Go through the listing below and repeat it exactly, omitting each picture.

** PROVIDED MATERIAL follows **

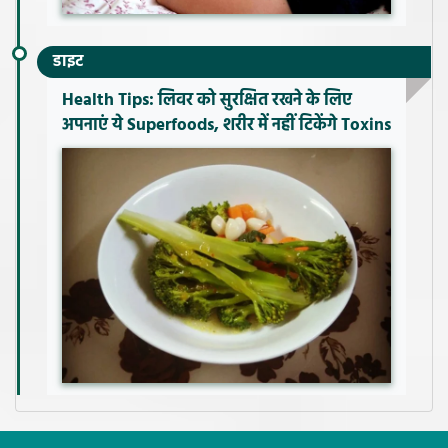
डाइट
Health Tips: लिवर को सुरक्षित रखने के लिए
अपनाएं ये Superfoods, शरीर में नहीं टिकेंगे Toxins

** End of PROVIDED MATERIAL **

RESPONSE BOX:
डाइट
Health Tips: लिवर को सुरक्षित रखने के लिए
अपनाएं ये Superfoods, शरीर में नहीं टिकेंगे Toxins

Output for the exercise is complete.